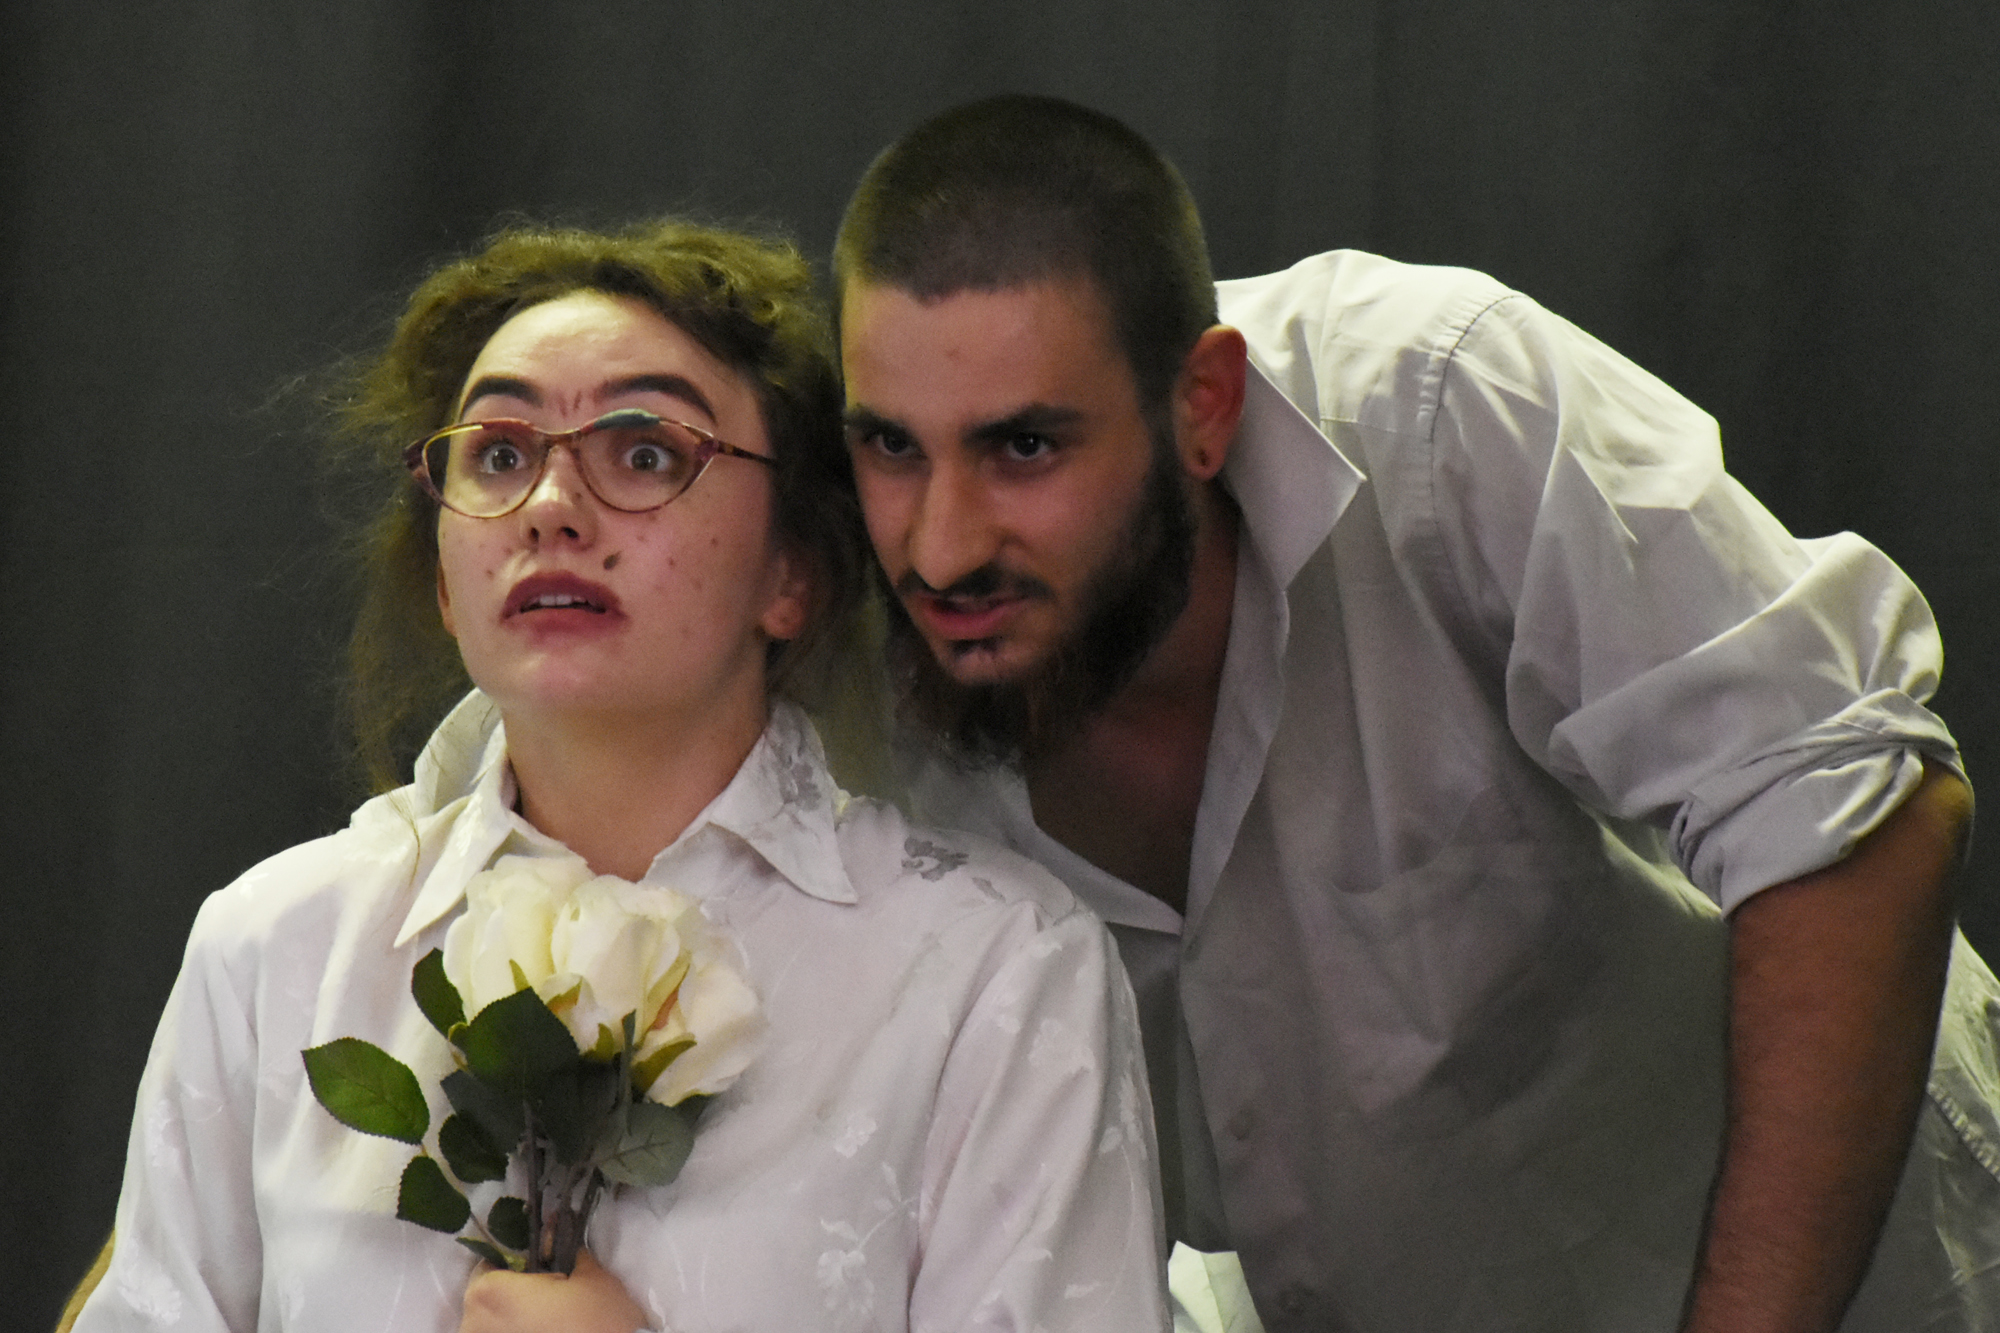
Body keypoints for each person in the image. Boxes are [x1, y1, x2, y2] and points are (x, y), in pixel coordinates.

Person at [829, 94, 2000, 1333]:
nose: (939, 548)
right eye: (890, 447)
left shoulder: (1434, 401)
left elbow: (1857, 814)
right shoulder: (828, 643)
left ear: (1203, 406)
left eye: (1023, 448)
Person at [73, 219, 1167, 1333]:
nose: (550, 505)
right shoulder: (276, 949)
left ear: (790, 572)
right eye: (499, 455)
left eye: (645, 453)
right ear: (446, 581)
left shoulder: (996, 973)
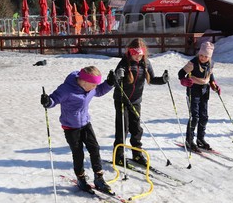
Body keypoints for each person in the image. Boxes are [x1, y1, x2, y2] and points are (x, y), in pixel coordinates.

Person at [40, 66, 116, 194]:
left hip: (85, 123)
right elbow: (54, 99)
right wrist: (48, 101)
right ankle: (81, 178)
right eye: (93, 85)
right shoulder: (66, 89)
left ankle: (99, 178)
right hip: (70, 126)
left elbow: (100, 90)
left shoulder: (90, 87)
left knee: (94, 148)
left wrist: (110, 83)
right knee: (78, 152)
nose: (94, 88)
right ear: (84, 82)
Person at [113, 38, 169, 167]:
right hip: (122, 100)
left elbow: (152, 79)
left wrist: (163, 80)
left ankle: (137, 154)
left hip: (136, 101)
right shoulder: (124, 63)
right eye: (135, 54)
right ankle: (119, 156)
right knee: (123, 129)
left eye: (140, 54)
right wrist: (117, 76)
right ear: (130, 52)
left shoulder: (146, 63)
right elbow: (114, 81)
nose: (137, 57)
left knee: (136, 129)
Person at [178, 41, 220, 152]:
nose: (202, 58)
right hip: (193, 89)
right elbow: (180, 74)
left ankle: (200, 139)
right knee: (194, 116)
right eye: (201, 55)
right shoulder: (192, 63)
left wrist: (213, 84)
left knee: (204, 116)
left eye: (205, 56)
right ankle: (189, 140)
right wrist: (185, 80)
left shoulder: (211, 63)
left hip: (204, 90)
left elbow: (210, 75)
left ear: (209, 56)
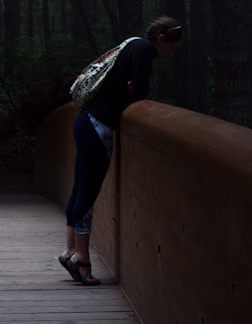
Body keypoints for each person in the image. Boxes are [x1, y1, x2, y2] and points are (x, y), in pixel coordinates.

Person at [59, 16, 184, 285]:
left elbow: (133, 89)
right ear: (161, 39)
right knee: (88, 192)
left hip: (86, 121)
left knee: (80, 188)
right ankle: (81, 259)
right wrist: (132, 91)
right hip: (98, 126)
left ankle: (70, 250)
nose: (171, 55)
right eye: (171, 49)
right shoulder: (141, 49)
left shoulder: (132, 45)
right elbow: (139, 93)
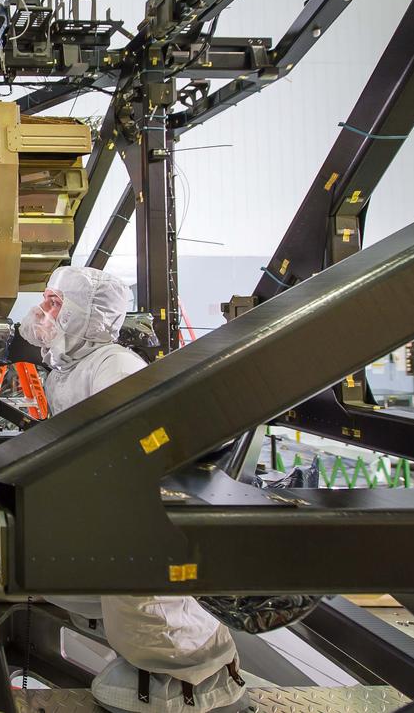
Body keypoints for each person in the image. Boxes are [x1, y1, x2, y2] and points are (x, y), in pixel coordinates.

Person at [17, 266, 245, 713]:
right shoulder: (68, 366)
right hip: (100, 498)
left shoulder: (113, 365)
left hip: (130, 507)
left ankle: (192, 681)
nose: (43, 311)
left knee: (144, 602)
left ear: (87, 314)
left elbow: (133, 443)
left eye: (56, 303)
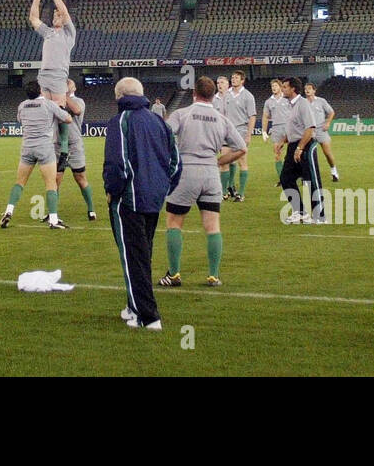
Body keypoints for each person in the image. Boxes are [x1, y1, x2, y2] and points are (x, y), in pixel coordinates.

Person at [104, 77, 180, 330]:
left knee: (133, 257)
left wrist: (111, 191)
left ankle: (148, 316)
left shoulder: (120, 122)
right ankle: (133, 305)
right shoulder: (160, 122)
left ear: (119, 97)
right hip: (153, 200)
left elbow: (117, 164)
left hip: (129, 200)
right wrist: (162, 189)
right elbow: (176, 163)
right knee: (142, 254)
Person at [159, 77, 246, 288]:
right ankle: (213, 275)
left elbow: (163, 135)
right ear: (213, 94)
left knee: (174, 223)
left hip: (186, 172)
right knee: (212, 226)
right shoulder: (221, 118)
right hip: (210, 173)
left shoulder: (182, 114)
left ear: (194, 93)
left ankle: (174, 274)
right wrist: (218, 162)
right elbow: (242, 148)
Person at [0, 80, 73, 230]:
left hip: (27, 147)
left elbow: (21, 120)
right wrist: (58, 110)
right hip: (44, 148)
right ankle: (53, 220)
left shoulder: (22, 105)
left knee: (19, 183)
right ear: (40, 90)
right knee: (50, 184)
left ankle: (8, 211)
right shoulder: (48, 104)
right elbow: (68, 119)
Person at [28, 0, 76, 156]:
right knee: (45, 111)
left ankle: (64, 149)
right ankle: (47, 146)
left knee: (60, 111)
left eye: (59, 16)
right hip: (43, 75)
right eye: (55, 15)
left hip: (57, 76)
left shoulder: (69, 34)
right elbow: (33, 18)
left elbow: (64, 10)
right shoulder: (48, 32)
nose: (57, 16)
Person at [278, 77, 323, 225]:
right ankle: (301, 212)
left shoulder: (303, 104)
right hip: (294, 145)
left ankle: (320, 215)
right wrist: (283, 141)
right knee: (286, 178)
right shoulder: (291, 105)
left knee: (311, 180)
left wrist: (300, 148)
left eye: (284, 87)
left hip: (305, 144)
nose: (282, 89)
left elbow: (310, 128)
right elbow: (294, 128)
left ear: (293, 89)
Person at [52, 79, 96, 221]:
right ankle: (53, 213)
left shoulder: (78, 101)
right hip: (58, 145)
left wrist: (64, 95)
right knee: (55, 180)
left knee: (80, 178)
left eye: (68, 84)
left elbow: (77, 111)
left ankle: (91, 209)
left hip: (75, 145)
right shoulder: (55, 101)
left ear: (74, 87)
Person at [222, 71, 257, 202]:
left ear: (242, 80)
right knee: (225, 161)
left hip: (241, 132)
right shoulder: (227, 94)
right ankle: (225, 192)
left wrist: (249, 135)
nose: (233, 79)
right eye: (232, 77)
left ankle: (241, 194)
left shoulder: (248, 96)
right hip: (227, 133)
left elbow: (252, 116)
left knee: (242, 161)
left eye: (236, 77)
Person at [304, 82, 339, 181]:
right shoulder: (303, 103)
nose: (307, 90)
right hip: (309, 131)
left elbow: (331, 112)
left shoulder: (321, 101)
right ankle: (306, 176)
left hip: (321, 130)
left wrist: (327, 123)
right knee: (306, 154)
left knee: (327, 152)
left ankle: (334, 171)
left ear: (314, 90)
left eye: (309, 88)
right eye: (306, 88)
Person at [262, 77, 290, 183]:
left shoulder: (287, 98)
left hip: (288, 127)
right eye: (272, 86)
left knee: (293, 152)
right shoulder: (269, 101)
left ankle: (299, 174)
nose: (273, 88)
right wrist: (264, 131)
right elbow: (265, 116)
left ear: (280, 87)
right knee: (277, 153)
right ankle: (282, 178)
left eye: (275, 86)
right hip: (276, 128)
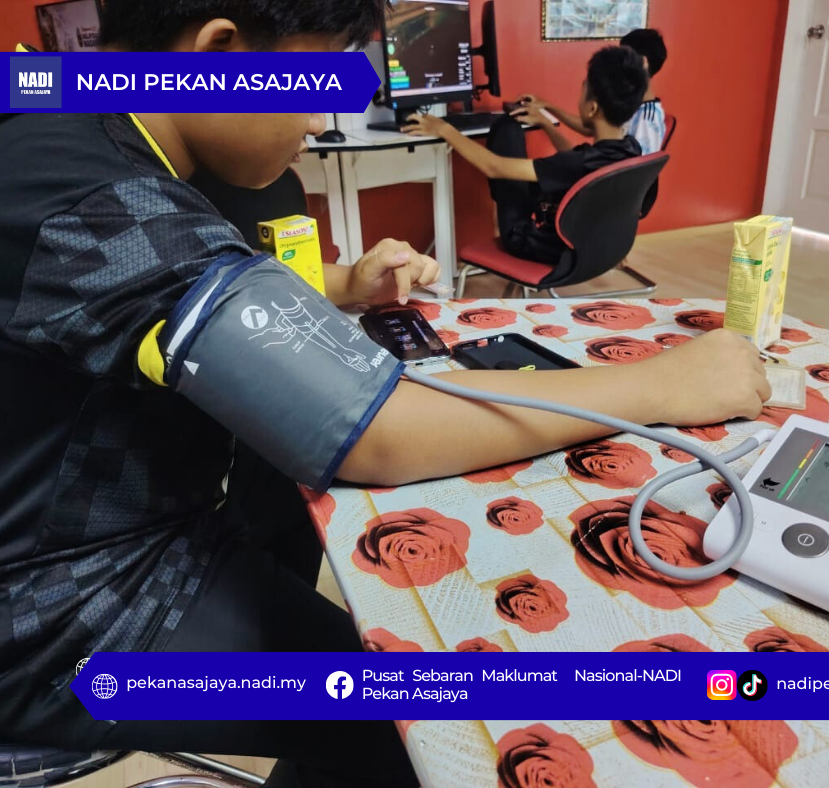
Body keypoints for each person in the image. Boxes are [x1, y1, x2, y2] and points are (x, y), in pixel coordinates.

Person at [0, 1, 769, 785]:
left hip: (136, 522)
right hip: (68, 619)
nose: (317, 122)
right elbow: (375, 431)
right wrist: (666, 382)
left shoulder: (65, 119)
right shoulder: (101, 200)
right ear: (220, 52)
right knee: (429, 721)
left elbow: (169, 285)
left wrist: (341, 285)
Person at [403, 46, 647, 265]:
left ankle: (501, 226)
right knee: (521, 153)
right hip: (594, 248)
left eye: (583, 90)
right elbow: (576, 159)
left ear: (592, 108)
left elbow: (495, 167)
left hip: (532, 242)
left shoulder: (579, 163)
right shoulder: (631, 150)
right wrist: (545, 123)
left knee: (505, 128)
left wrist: (444, 129)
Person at [518, 28, 669, 155]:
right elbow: (590, 127)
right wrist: (548, 108)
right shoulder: (627, 103)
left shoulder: (646, 120)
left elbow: (632, 174)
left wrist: (545, 122)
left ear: (643, 62)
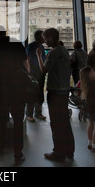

» Task details
In the entries above, one line contains "left wrist: (341, 285)" and another contains "left wrist: (545, 122)". Reproduce exactly those two lines and the lines between them, nothing else.

» Answer to the exercise
left wrist: (341, 285)
Person at [403, 46, 647, 265]:
left ankle: (501, 226)
right knee: (521, 153)
right hip: (594, 248)
left eye: (583, 90)
right elbow: (576, 159)
left ear: (592, 108)
left elbow: (495, 167)
left hip: (532, 242)
left shoulder: (579, 163)
right shoulder: (631, 150)
right wrist: (545, 123)
left knee: (505, 128)
left wrist: (444, 129)
Person at [518, 28, 669, 155]:
right elbow: (590, 127)
right wrist: (548, 108)
right shoulder: (627, 103)
left shoulder: (646, 120)
left elbow: (632, 174)
left wrist: (545, 122)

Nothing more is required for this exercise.